La venganza. Calixta era atendida con devoción extrema por un bello muchacho en tanto que yo, su marido, sólo la miraba con odio, desprecio, o indiferencia.
¿Qué veía en Calixta el joven Miguel Asmá? ¿Qué veía él que no veía yo? ¿Lo que yo había olvidado sobre ella? ¿Lo que me atrajo cuando la conocí? Ahora Calixta envejecía, no hablaba, sus escritos estaban quemados o arrumbados por mi mano envidiosa. ¿Qué leía Miguel Asmá en ese silencio? ¿Qué le atraía en esta enferma, en esta enfermedad?
Cómo no me iba a irritar que mientras yo la despreciaba, otro hombre ya la estaba queriendo y en el acto de amarla, me hacía dudar sobre mi voluntad de volverla a querer.
Miguel Asmá pasaba el día entero en el jardín al lado de Calixta. Interrumpía el trabajo para sentarse en la tierra frente a ella, leerle en voz baja pasajes de un libro, encantarla, acaso…
Un domingo, alcancé a escuchar vergonzosamente, escondido entre las salvajes plantas cada vez más domeñadas, lo que leía el jardinero en voz alta.

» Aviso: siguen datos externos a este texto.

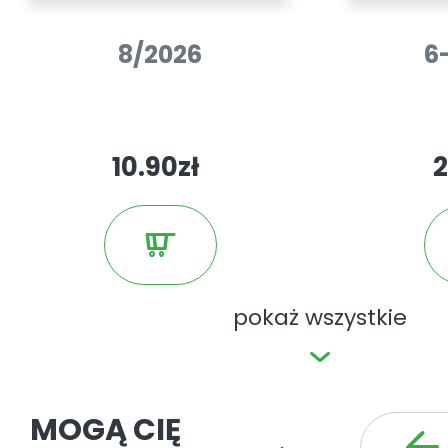
8/2026
6
10.90zł
2
pokaż wszystkie
MOGĄ CIĘ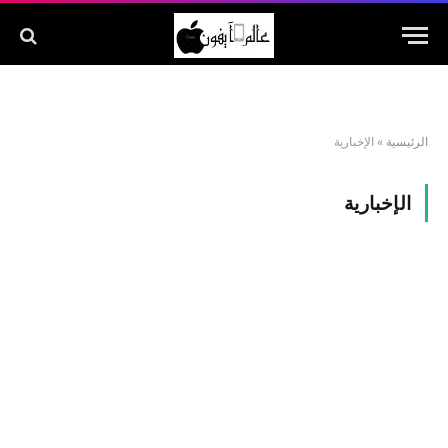
الرئيسية
»
الإخبارية
الإخبارية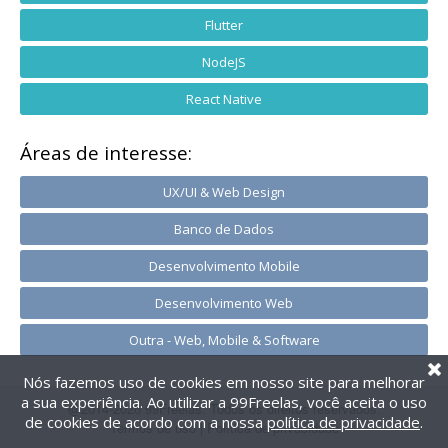
Flutter
NodeJS
React Native
Áreas de interesse:
UX/UI & Web Design
Banco de Dados
Desenvolvimento Mobile
Desenvolvimento Web
Outra - Web, Mobile & Software
Nós fazemos uso de cookies em nosso site para melhorar
a sua experiência. Ao utilizar a 99Freelas, você aceita o uso
@2014-2026 99Freelas. Todos os direitos reservados.
de cookies de acordo com a nossa
política de privacidade
.
Termos de uso
|
Política de privacidade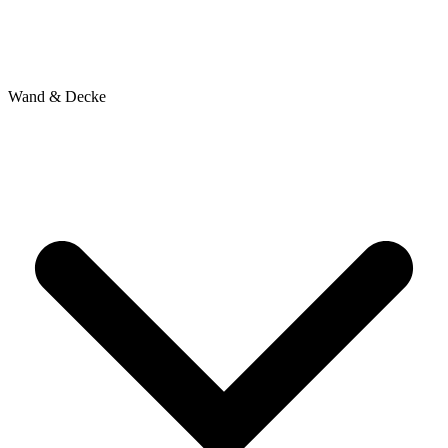
Wand & Decke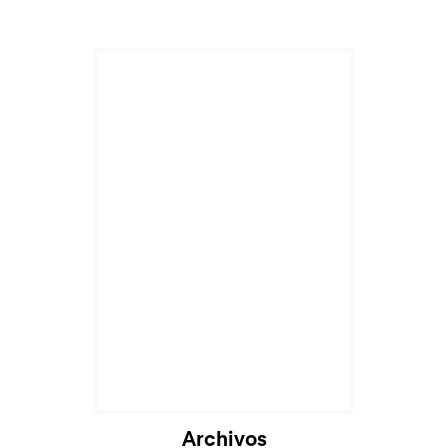
Cargando...
Archivos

– Dios entregó el jardín a Adán para su placer. Adán fue tentado por el demonio Iblis y cayó en pecado. Pero Dios es todopoderoso. Dios es todo misericordia y compasión. Dios entendía que Iblis procedía contra Adán por envidia y por rencor. De manera que condenó al Demonio, y Adán regresó al Paraíso perdonado por Dios y consagrado como primer hombre pero también como primer profeta.